With the exception of a few years, I have lived my whole life in Watsonville, and during that time I have never heard the Tuttle Mansion was haunted. That’s why the Pajaronian article on Oct. 31 caught me by surprise.

Yet, just being made privy to this history of the mansion’s alleged paranormal activity, does not mean I don’t believe there hasn’t been any. In fact, my one and only experience with the mansion, in the over half century I’ve been around, was disconcerting to say the least.

The 1981 Watsonville Polk guide reveals 723 East Lake Ave. was known as “The Tuttle Mansion offices.” Suite E was Spectrum Studios. Unbelievably, the Spectrum Studios order/invoice for Watsonville High senior photo shoot still survives and reveals it took place July 8, 1981 with the “retake” happening on July 20, 1981.

From the moment I entered the Tuttle Mansion that summer afternoon, a feeling of foreboding enveloped me. I saw no ghosts. I heard no sounds. It was just quiet. Inside it smelled like an old house. Not a bad smell, but not exactly an inviting one. I made my way up the narrow stairs to the studio. A photographer’s assistant handed me a tuxedo coat, bow-tie, and white shirt to put on. She had on a lot of perfume which gained power in the stuffy room.

In 1981, I had quite a bush of hair, and combed it best I could. The assistant added hair spray, and the double whammy of the spray and perfume was a zinger. No makeup was applied and I never asked for any.

The actual photography did not take that long and I breathed a sigh upon exiting the old mansion.

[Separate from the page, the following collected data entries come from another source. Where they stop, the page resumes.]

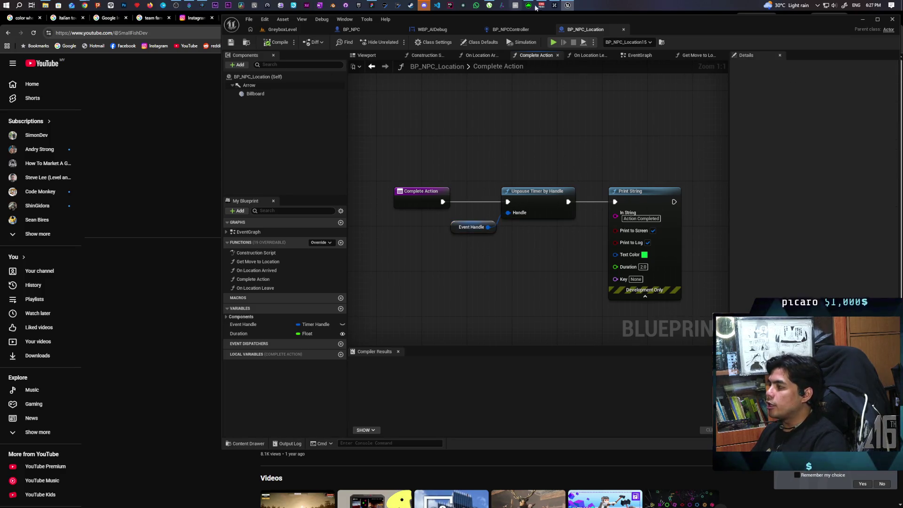
pyautogui.click(639, 55)
pyautogui.click(556, 267)
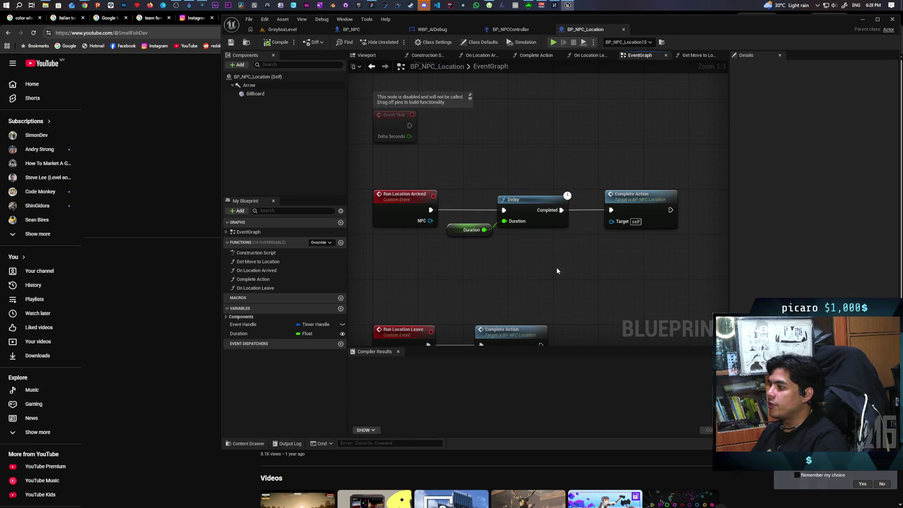
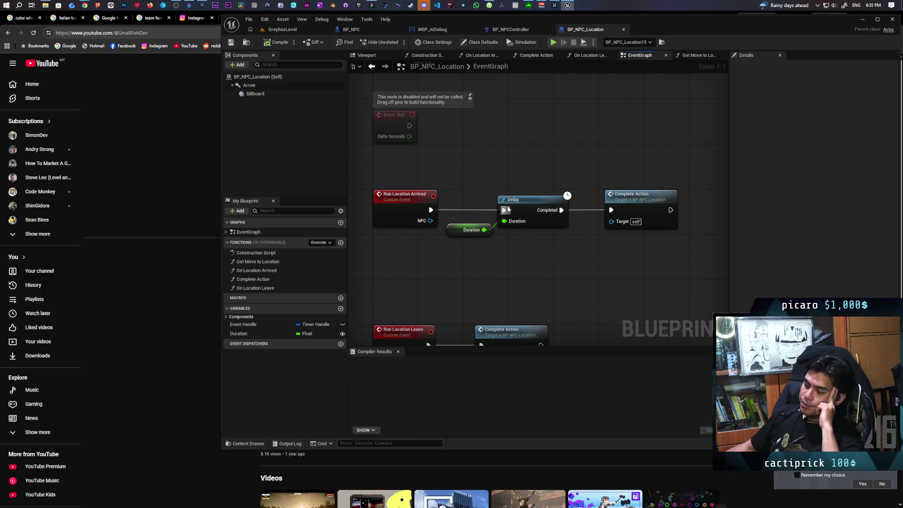
# Select the bench chair BP_Chair3 in GreyboxLevel and open its BP_Chair blueprint.
pyautogui.click(283, 29)
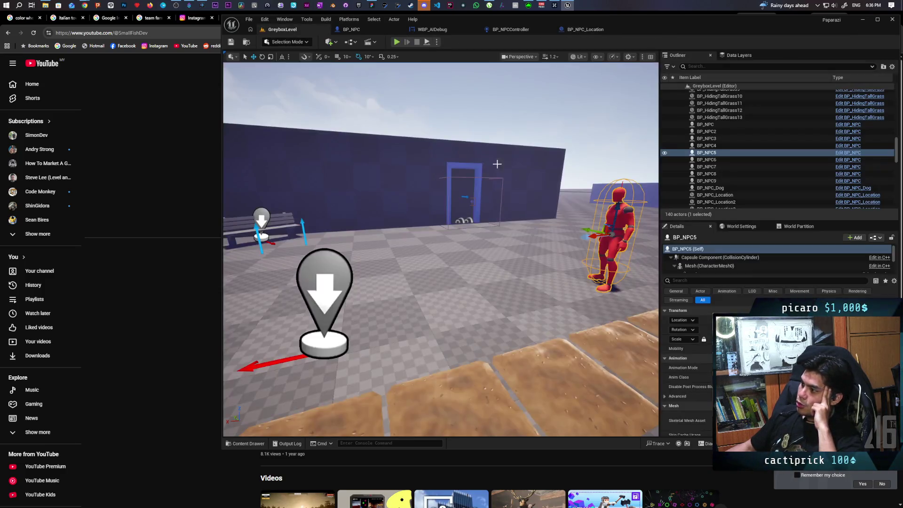
pyautogui.click(294, 225)
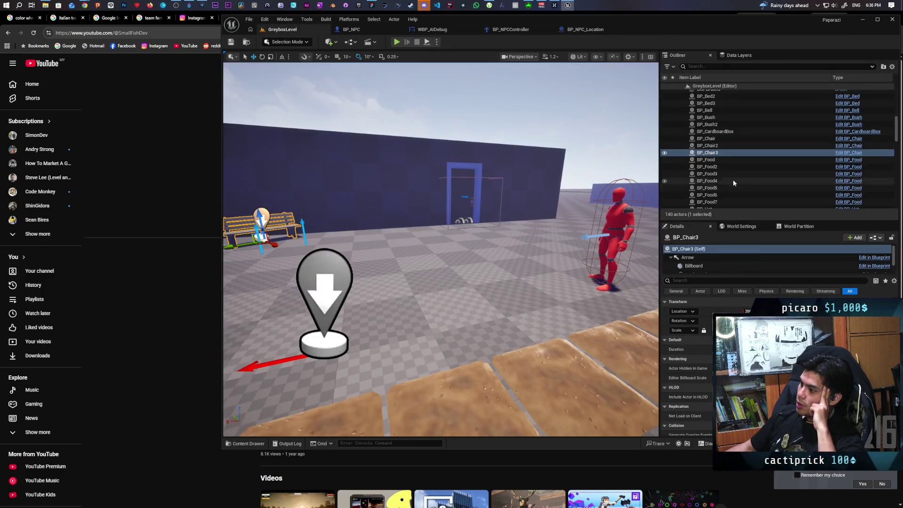
pyautogui.click(843, 154)
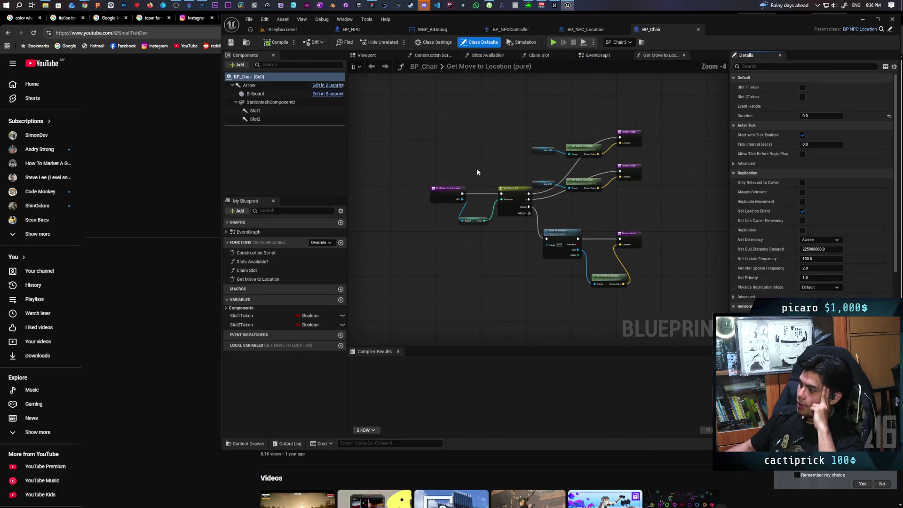
# Switch BP_Chair to its EventGraph and pan to the timer, furniture, Claim Slot and SET nodes.
pyautogui.click(595, 65)
pyautogui.scroll(-4, 517, 165)
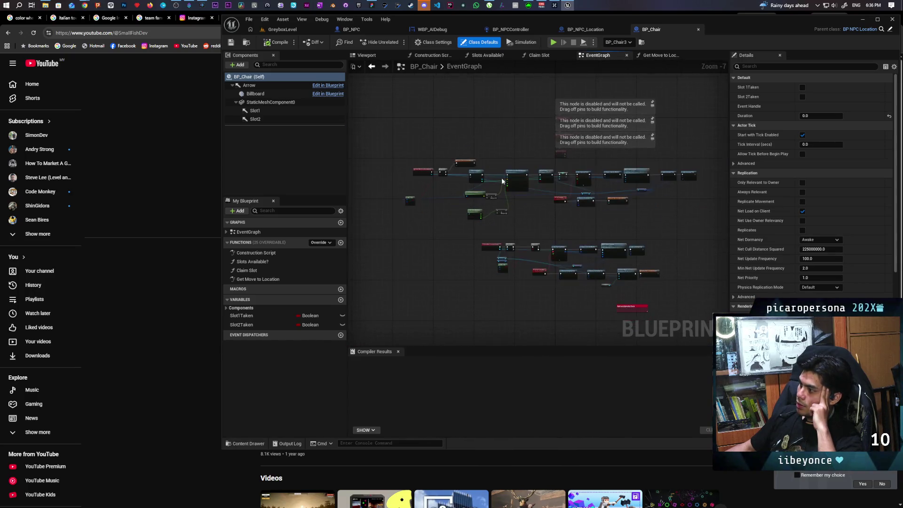
pyautogui.scroll(4, 502, 166)
pyautogui.moveTo(541, 122); pyautogui.dragTo(440, 121)
pyautogui.moveTo(588, 141); pyautogui.dragTo(529, 141)
pyautogui.moveTo(625, 137)
pyautogui.mouseDown()
pyautogui.moveTo(464, 133)
pyautogui.moveTo(641, 133)
pyautogui.mouseUp()
pyautogui.moveTo(665, 127)
pyautogui.mouseDown()
pyautogui.moveTo(549, 127)
pyautogui.moveTo(706, 127)
pyautogui.moveTo(537, 127)
pyautogui.moveTo(552, 117)
pyautogui.moveTo(494, 125)
pyautogui.mouseUp()
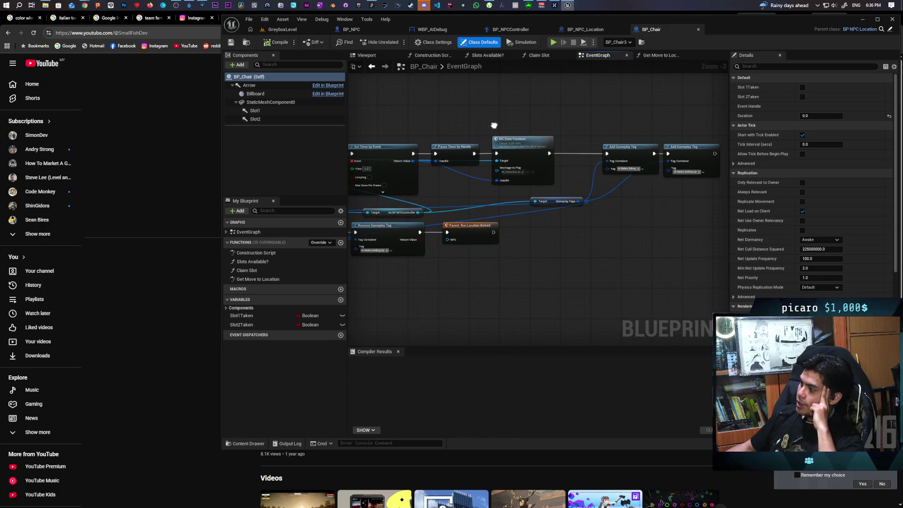
# Marquee-select the Set Timer, Pause Timer and MC Enter Furniture nodes to inspect them.
pyautogui.moveTo(427, 119)
pyautogui.mouseDown()
pyautogui.moveTo(481, 166)
pyautogui.moveTo(582, 211)
pyautogui.moveTo(441, 145)
pyautogui.moveTo(559, 213)
pyautogui.mouseUp()
pyautogui.click(554, 235)
pyautogui.moveTo(415, 131)
pyautogui.mouseDown()
pyautogui.moveTo(566, 210)
pyautogui.moveTo(501, 206)
pyautogui.moveTo(586, 213)
pyautogui.mouseUp()
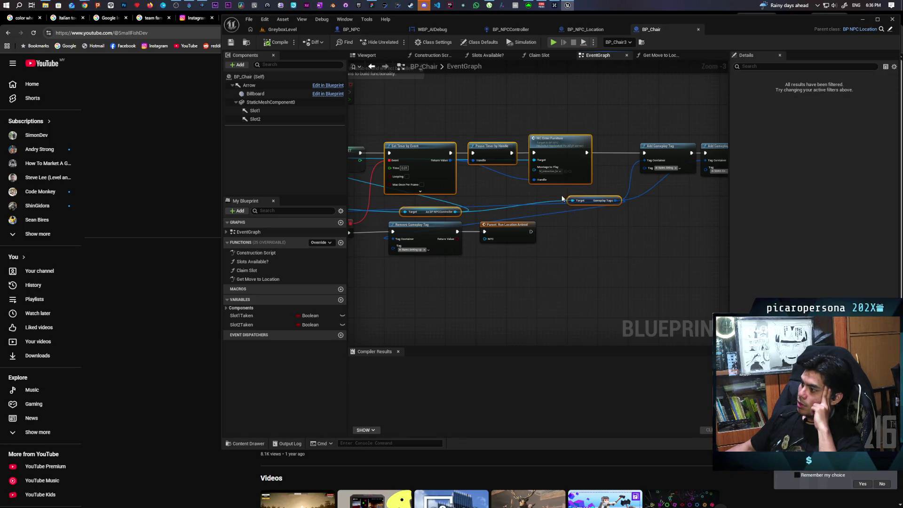
pyautogui.moveTo(496, 196); pyautogui.dragTo(440, 189)
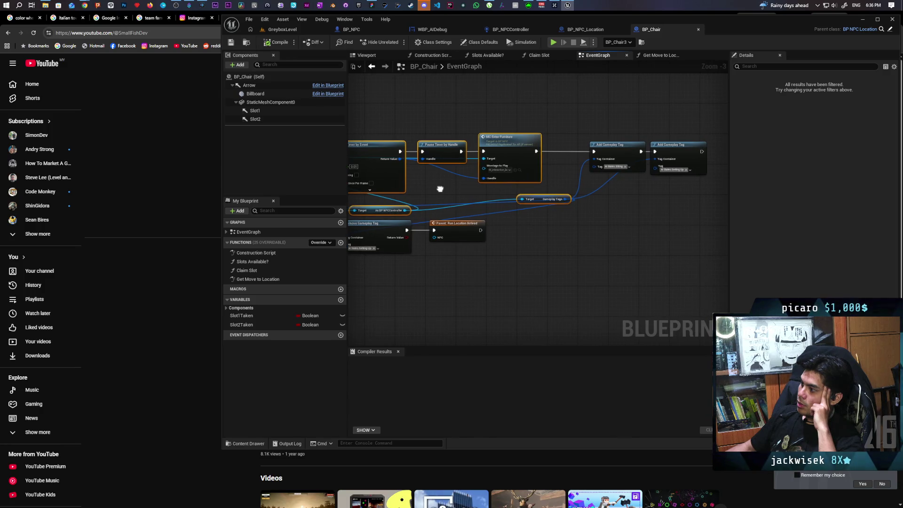
pyautogui.moveTo(482, 113); pyautogui.dragTo(525, 198)
pyautogui.moveTo(527, 231); pyautogui.dragTo(645, 236)
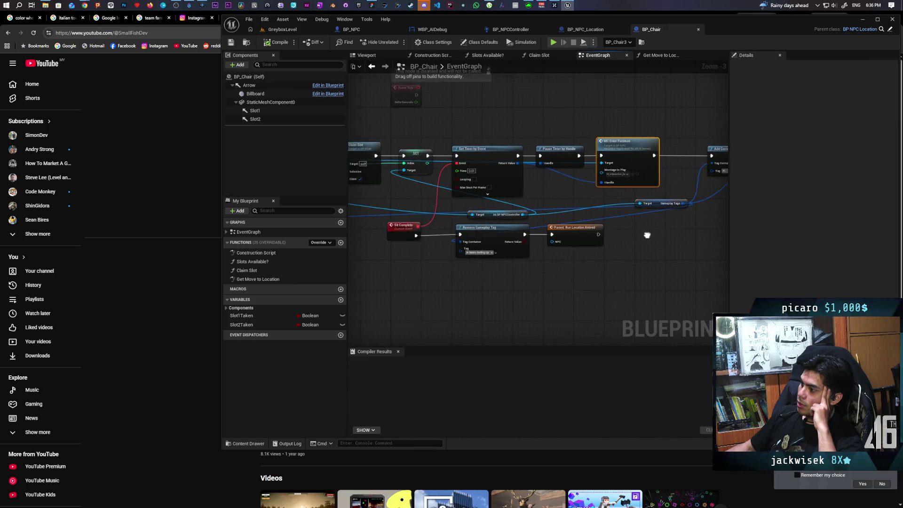
pyautogui.moveTo(462, 129)
pyautogui.mouseDown()
pyautogui.moveTo(544, 186)
pyautogui.moveTo(614, 191)
pyautogui.mouseUp()
# Isolate the MC Enter Furniture node, then select the whole timer-to-parent node chain.
pyautogui.click(632, 185)
pyautogui.moveTo(601, 116); pyautogui.dragTo(646, 194)
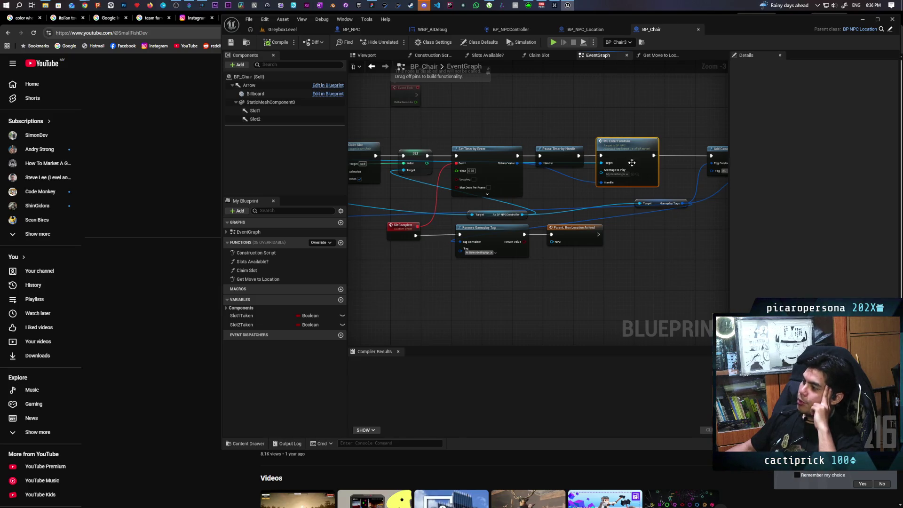
pyautogui.moveTo(507, 136); pyautogui.dragTo(481, 136)
pyautogui.moveTo(387, 128)
pyautogui.mouseDown()
pyautogui.moveTo(454, 185)
pyautogui.moveTo(611, 198)
pyautogui.moveTo(593, 242)
pyautogui.moveTo(659, 257)
pyautogui.mouseUp()
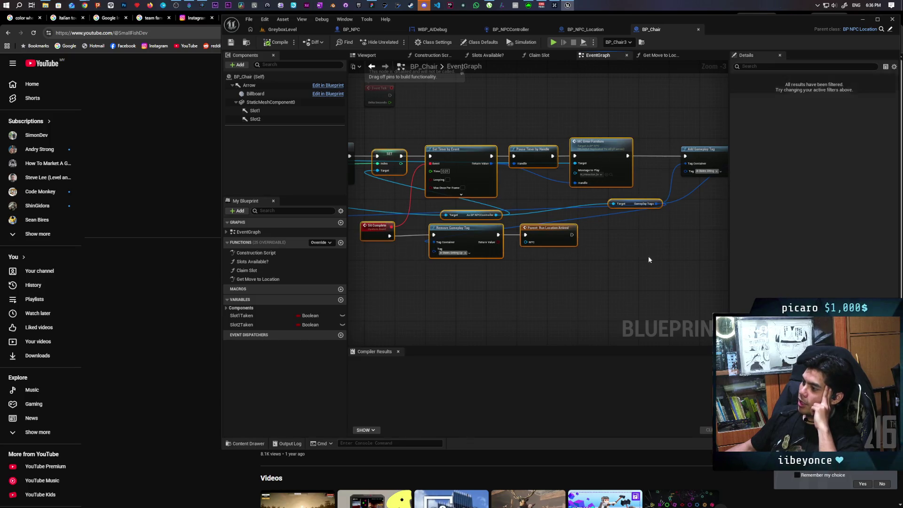
pyautogui.click(519, 279)
pyautogui.moveTo(402, 272)
pyautogui.mouseDown()
pyautogui.moveTo(579, 222)
pyautogui.moveTo(611, 247)
pyautogui.mouseUp()
pyautogui.click(577, 271)
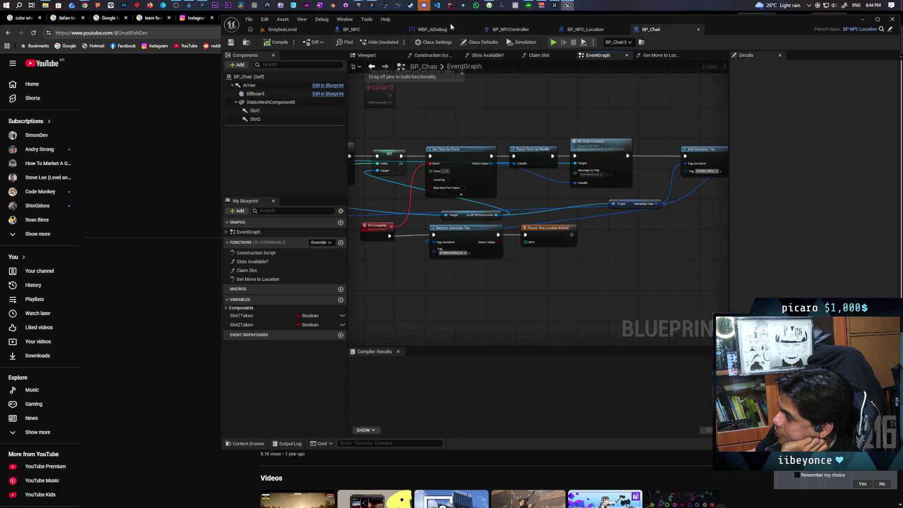
# Launch the TestCS project from the Epic Games Launcher's My Projects library.
pyautogui.moveTo(359, 5)
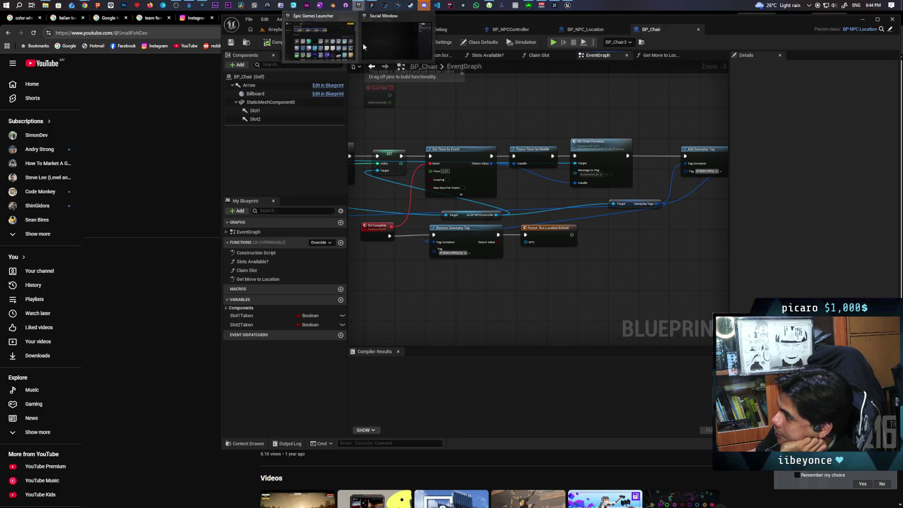
pyautogui.click(331, 42)
pyautogui.scroll(-5, 537, 239)
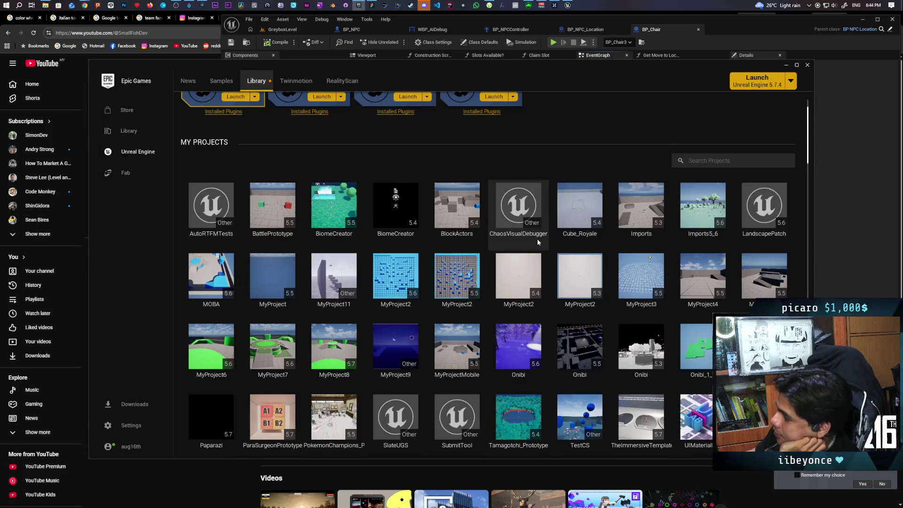
pyautogui.scroll(-2, 537, 239)
pyautogui.doubleClick(582, 278)
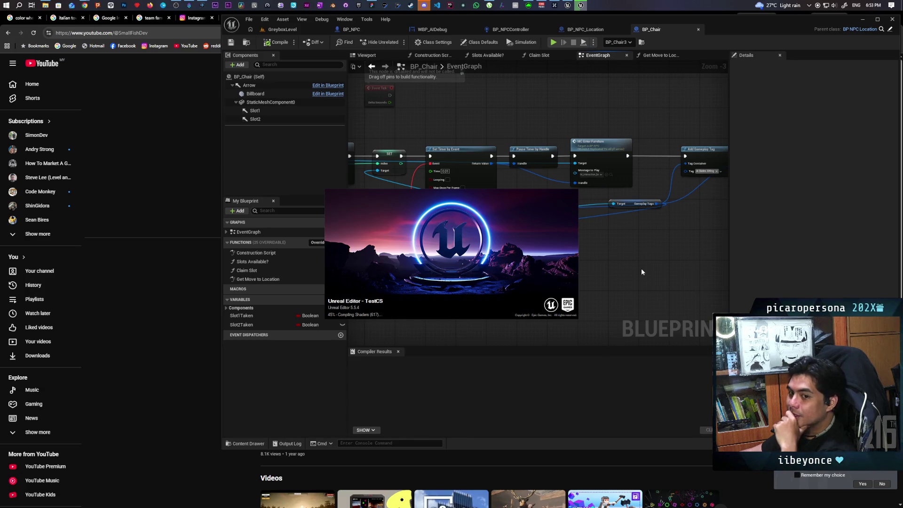
# Move the NPC controller cast node and the Gameplay Tags node further left in the graph.
pyautogui.scroll(-3, 466, 291)
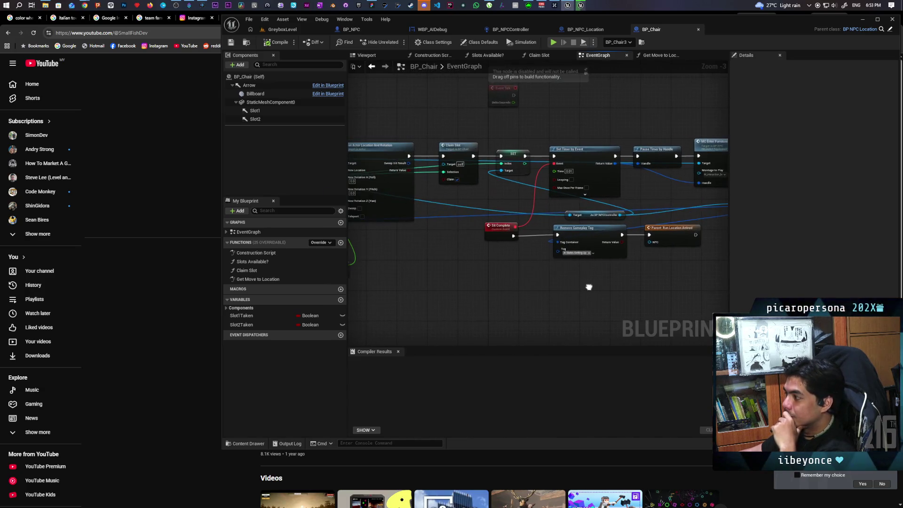
pyautogui.scroll(2, 580, 278)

A week later, in the mail, I got the proofs and a recommendation from Spectrum to schedule a “retake.” In looking over the proofs, I could see why the photogs wanted me back. A person perusing these initial images might have commented, “check out this bush with zits in a tuxedo.”

The “retake” was also in the afternoon at the mansion. This time they caked makeup on. It dried in place under the lights. To this day I wonder why I didn’t need makeup the first time and a truckload the second. It has to be that the photographer, the first time, wanted to capture the earthy, uncensored Charles.

But convention wasn’t going to have any of that. As much as zits and high school mix, zits and senior pictures do not. So what remains is a senior picture of a person dressed in a tuxedo  with clear skin and having nothing in common with me at the time. And there is something haunting about that.